== Task A ==
Transcribe the part of the commit notice from "In such situations" to "the statement's end.".
== Task B ==
List the field labels that appear before the log message in the commit notice's header block.

== Quoted text ==
┄┄┄┄┄┄┄┄┄┄┄┄┄┄┄┄┄┄┄┄

[geany/geany] b85d75: javascript: Improve support for unterminated statements

Colomban Wendling git-noreply at xxxxx
Mon Nov 24 01:57:38 UTC 2014


Branch:      refs/heads/master
Author:      Colomban Wendling <ban at herbesfolles.org>
Committer:   Colomban Wendling <ban at herbesfolles.org>
Date:        Mon, 24 Nov 2014 01:57:38 UTC
Commit:      b85d7546102cdbe368cf130a37e67689f317fc81
             https://github.com/geany/geany/commit/b85d7546102cdbe368cf130a37e67689f317fc81

Log Message:
-----------
javascript: Improve support for unterminated statements

Add support for implicit semicolons so many unterminated statements'
end are properly recognized.

The implementation doesn't follow the ECMAScript standard because doing
so requires to recognize precise grammar of all constructs, and the
parser doesn't currently work this way.  So instead it uses some
heuristics that should work most of the time and only consider implicit
semicolons where they would be explicitly relevant to avoid most false-
positives.  See the extensive comment in `readTokenFull()` for details.

In practice, this mostly fixes handling of files using unterminated
variable assignations like the following:

    var v1 = 0
    var v2 = 1
    // ...
    function f1() {
        // ...
    }

In such situations the parser used not to be able to really tell where
the variable assignation would end and would not recognize any
statement before the next semicolon or closing curly brace at the same
level.  In practice, it wouldn't have emitted any tag for this example,
not even `v1` as it generates tags when reaching the statement's end.

┄┄┄┄┄┄┄┄┄┄┄┄┄┄┄┄┄┄┄┄

== Raw data ==
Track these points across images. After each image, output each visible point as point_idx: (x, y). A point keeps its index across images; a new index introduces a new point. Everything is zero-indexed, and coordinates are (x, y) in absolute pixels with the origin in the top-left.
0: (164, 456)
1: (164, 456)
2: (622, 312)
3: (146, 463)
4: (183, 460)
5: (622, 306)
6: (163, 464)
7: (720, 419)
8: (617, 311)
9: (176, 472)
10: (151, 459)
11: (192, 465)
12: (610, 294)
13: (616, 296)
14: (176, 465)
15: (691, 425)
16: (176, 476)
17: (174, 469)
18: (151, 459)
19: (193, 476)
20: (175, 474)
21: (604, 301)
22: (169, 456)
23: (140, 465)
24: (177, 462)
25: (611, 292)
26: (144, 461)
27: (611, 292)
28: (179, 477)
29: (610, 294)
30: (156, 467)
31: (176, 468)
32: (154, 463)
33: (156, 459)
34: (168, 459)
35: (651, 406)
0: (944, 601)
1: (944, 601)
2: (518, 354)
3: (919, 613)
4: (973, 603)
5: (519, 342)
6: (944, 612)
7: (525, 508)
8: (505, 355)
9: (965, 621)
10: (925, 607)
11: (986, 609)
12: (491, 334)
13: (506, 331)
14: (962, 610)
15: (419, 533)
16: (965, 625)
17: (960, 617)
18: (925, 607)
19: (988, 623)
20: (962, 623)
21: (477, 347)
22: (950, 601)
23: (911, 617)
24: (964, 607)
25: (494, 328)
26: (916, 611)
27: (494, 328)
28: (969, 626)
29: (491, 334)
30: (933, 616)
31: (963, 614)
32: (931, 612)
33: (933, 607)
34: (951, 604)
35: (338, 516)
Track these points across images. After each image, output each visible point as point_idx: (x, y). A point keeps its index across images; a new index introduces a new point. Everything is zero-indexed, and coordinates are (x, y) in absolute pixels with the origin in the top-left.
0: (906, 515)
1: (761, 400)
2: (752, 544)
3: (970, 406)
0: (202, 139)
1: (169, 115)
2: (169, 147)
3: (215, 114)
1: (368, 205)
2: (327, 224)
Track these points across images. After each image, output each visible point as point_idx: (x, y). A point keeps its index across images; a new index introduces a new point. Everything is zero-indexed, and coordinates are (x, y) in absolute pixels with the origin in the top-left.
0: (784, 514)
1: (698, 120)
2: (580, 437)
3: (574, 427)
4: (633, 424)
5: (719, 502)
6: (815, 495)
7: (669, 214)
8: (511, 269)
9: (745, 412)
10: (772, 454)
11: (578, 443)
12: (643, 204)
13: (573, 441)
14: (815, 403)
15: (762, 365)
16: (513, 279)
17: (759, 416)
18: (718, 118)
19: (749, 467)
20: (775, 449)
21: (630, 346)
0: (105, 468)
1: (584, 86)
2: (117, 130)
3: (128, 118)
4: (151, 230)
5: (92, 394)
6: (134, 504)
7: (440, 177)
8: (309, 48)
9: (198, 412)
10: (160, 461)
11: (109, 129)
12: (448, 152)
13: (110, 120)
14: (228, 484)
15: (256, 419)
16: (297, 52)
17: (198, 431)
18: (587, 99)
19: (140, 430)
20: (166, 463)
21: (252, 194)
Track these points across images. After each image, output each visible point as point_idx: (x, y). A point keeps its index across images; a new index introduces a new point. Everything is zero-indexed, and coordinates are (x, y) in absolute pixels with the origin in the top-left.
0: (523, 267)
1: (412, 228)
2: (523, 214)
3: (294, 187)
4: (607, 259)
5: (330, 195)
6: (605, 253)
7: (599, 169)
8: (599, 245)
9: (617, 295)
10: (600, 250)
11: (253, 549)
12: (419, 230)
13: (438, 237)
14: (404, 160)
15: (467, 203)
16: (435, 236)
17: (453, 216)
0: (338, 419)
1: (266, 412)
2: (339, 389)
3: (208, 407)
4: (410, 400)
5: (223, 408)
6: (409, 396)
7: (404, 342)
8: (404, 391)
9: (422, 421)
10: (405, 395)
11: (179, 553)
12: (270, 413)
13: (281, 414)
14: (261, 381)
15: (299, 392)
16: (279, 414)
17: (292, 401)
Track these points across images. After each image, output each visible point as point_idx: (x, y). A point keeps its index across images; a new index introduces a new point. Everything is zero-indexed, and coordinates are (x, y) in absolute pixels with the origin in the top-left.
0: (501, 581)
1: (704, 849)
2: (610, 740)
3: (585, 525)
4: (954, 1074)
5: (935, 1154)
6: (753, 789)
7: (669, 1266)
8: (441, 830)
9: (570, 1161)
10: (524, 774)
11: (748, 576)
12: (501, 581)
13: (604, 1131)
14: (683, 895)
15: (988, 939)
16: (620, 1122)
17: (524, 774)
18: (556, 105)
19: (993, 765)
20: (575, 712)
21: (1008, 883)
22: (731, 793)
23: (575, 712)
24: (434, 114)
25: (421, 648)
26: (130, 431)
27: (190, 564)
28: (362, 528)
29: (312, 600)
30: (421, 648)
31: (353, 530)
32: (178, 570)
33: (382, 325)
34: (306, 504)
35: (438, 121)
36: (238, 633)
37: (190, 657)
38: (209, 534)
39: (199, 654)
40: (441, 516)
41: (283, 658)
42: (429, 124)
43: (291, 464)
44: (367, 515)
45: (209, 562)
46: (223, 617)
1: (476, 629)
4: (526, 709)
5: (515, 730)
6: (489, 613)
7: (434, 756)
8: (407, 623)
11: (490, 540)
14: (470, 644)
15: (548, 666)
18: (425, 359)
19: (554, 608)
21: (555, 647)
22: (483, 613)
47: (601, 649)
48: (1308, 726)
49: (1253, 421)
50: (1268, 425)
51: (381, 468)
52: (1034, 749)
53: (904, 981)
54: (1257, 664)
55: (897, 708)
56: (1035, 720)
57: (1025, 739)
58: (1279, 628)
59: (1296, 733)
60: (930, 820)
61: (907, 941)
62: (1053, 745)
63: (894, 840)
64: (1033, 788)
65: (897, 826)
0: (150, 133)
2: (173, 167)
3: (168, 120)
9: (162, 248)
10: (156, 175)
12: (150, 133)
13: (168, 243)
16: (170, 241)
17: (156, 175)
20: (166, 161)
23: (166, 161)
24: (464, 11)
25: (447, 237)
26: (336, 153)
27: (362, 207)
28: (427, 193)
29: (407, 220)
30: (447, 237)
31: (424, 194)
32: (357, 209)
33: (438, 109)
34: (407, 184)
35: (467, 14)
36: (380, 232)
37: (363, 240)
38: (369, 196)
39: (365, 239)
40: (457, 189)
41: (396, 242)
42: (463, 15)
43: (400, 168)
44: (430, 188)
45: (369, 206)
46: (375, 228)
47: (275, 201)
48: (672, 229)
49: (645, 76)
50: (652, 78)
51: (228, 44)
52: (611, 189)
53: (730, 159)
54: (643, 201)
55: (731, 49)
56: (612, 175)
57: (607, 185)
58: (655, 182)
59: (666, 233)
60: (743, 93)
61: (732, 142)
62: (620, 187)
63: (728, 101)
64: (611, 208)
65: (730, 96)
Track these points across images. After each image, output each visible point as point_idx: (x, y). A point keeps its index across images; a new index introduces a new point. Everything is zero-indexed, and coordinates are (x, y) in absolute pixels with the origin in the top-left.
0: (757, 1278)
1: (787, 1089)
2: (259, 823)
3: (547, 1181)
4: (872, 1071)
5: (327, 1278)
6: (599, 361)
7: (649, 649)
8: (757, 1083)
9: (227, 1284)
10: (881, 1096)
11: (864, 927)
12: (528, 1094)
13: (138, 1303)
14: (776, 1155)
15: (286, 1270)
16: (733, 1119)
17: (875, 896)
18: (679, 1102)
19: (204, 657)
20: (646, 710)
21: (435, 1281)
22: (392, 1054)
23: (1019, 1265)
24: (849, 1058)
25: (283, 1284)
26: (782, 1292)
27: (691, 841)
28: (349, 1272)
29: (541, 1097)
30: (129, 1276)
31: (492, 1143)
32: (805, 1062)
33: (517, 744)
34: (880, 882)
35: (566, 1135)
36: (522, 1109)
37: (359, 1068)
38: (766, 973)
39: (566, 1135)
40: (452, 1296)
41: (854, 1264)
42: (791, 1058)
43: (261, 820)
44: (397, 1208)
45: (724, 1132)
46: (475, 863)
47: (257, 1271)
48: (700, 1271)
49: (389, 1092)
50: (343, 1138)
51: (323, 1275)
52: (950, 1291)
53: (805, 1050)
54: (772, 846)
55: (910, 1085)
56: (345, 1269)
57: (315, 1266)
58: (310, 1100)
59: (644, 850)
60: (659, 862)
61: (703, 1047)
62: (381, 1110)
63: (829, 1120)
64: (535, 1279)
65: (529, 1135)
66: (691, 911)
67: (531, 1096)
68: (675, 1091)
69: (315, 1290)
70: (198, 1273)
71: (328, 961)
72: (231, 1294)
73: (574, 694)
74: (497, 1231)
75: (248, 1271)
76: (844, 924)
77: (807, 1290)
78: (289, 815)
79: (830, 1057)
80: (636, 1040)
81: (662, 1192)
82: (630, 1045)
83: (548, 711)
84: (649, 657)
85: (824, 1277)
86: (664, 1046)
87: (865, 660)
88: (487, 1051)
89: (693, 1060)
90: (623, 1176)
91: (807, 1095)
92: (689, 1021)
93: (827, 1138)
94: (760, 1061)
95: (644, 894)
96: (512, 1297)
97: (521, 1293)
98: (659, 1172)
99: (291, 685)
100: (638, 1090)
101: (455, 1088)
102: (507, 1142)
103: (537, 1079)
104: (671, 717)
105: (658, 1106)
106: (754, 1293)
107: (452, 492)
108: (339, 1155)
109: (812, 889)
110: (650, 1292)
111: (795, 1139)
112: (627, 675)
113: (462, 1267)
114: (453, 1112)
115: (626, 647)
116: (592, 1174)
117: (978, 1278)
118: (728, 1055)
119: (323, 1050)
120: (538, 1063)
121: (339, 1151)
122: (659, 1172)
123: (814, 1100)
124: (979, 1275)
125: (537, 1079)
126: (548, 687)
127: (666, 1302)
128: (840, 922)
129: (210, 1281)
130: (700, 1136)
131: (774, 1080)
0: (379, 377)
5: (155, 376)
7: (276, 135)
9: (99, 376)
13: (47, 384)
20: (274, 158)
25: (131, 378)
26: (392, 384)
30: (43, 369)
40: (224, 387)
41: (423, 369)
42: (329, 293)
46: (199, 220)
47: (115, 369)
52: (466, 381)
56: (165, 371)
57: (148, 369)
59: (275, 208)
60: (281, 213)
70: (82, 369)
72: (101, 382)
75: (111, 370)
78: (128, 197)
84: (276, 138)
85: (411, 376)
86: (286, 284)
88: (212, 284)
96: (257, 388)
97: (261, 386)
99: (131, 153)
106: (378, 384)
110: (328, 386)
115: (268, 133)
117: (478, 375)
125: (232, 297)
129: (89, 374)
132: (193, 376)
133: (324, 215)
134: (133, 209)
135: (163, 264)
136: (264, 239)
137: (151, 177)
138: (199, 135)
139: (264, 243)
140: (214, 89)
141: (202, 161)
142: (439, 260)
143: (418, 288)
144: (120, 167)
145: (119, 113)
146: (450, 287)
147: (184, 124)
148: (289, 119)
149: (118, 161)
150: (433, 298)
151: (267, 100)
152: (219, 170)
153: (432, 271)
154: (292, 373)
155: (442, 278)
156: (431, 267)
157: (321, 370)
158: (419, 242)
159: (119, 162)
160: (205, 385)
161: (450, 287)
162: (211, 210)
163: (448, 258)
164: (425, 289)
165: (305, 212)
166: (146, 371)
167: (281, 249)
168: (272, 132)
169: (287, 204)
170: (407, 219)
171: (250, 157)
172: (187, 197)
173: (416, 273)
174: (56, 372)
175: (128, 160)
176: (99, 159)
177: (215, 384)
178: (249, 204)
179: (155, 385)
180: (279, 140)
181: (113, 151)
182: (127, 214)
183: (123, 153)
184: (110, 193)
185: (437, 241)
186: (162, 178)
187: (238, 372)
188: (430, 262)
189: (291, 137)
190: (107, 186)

┄┄┄┄┄┄┄┄┄┄┄┄┄┄┄┄┄┄┄┄

== Full output A ==
In such situations the parser used not to be able to really tell where
the variable assignation would end and would not recognize any
statement before the next semicolon or closing curly brace at the same
level.  In practice, it wouldn't have emitted any tag for this example,
not even `v1` as it generates tags when reaching the statement's end.

== Full output B ==
Branch, Author, Committer, Date, Commit